Phase 1 clinical trials
Test if a treatment has side effects on healthy volunteers.
A phase one trial is usually the first time a new treatment is tested on people. While measures are taken in the lab to make it as safe as possible, this is often the first opportunity for researchers to trial the real-life effects of a treatment on humans. Phase one trials will often also investigate which dosage and administration techniques are the most safe and effective
Phase 1 trials
- Usually the first trial of a treatment on human volunteers.
- Involve a small number of people, usually up to 50.
- Investigate side effects.
- Involve very small dosages which may be increased if no side effects are reported.
Phase 2 clinical trials
Test if a treatment works on ill people.
Once a treatment passes the minimal safety markers of a phase 1 trial, a phase 2 trial looks to test it on a wider pool of people. Usually, these volunteers have the condition for which the treatment is designed to help. This allows researchers to investigate how safe and effective it is for that condition, and to start forming a more detailed idea of its possible short-term effects.
Phase 2 trials
- Involve a larger number of volunteers.
- Usually test short-term effects on people with specific illness.
Phase 3 clinical trials
Test a treatment on a much larger scale.
The next phase significantly increases the number of volunteers again - to hundreds or thousands of people - and may also run for a much longer period of time, often more than a year. The aim of this phase is to gather as much data as possible. The more participants a trial involves, the more accurate a picture researchers get of how well a treatment works, as well as the variety, severity, and likelihood of any adverse reactions.
Phase 3 trials
- Test on large groups of people, often hundreds or thousands.

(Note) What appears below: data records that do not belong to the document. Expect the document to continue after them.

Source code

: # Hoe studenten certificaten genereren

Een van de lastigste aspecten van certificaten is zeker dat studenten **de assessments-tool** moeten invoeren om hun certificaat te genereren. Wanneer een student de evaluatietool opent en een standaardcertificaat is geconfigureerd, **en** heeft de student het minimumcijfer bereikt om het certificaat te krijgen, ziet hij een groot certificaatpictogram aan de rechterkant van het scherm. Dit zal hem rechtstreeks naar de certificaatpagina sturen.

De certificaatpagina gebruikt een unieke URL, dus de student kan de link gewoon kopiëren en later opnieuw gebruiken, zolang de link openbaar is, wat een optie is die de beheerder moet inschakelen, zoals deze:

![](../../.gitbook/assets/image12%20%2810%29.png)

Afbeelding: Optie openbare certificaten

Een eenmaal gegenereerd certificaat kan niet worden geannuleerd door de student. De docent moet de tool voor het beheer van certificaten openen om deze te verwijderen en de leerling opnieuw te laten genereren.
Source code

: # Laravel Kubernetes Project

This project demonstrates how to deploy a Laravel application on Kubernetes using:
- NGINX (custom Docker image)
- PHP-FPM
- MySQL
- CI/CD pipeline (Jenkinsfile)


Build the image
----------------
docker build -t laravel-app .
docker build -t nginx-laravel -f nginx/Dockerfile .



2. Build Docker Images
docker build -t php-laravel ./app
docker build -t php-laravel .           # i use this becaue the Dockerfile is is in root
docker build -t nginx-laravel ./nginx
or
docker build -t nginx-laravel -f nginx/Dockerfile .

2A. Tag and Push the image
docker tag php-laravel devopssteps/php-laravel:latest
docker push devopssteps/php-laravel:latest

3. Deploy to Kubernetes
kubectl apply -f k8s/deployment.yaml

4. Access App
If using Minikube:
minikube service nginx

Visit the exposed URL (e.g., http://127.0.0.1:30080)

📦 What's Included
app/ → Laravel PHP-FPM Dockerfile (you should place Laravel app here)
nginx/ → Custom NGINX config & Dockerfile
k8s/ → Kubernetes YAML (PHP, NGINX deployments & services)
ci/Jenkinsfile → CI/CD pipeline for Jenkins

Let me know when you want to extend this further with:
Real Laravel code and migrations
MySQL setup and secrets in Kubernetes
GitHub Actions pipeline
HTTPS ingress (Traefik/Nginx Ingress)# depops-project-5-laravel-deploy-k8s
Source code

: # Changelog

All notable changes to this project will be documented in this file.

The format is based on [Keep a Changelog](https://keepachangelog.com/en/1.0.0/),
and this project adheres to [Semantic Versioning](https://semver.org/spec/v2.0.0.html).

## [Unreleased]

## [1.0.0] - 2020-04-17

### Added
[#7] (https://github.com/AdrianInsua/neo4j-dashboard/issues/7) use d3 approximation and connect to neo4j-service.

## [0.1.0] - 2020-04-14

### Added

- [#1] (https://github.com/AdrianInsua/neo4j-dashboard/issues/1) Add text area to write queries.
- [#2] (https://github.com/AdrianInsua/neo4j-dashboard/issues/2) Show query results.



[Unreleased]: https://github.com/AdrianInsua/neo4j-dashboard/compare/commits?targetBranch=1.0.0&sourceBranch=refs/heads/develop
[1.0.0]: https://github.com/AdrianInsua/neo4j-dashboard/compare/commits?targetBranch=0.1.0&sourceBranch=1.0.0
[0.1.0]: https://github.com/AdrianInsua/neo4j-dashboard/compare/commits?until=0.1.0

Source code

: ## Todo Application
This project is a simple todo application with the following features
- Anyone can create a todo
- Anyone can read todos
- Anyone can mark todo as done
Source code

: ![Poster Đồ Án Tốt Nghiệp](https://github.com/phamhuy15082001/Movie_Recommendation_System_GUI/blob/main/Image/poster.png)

- Often run for over a year and sometimes several years.
- Compare the effects of a drug or treatment on one group against a control group who are either given placebo or a current alternative treatment.
Phase 4 clinical trials
Test the long-term benefits or risks of treatment.
Phase 4 trials happen after a drug has been approved and is available on the market, and for this reason not all new treatments require them. However, if the treatment requires long-term use - for example, a medicine taken regularly by people for years - a phase 4 trial gathers information on how well it works and if it can cause any harm when used for much longer than the previous phases researched.
Phase 4 trials
- Test the long-term safety and effectiveness of a treatment.
- Involve people taking the treatment, usually on prescription, to manage their ongoing condition.
- Aren't needed for treatments that aren't designed for long-term use.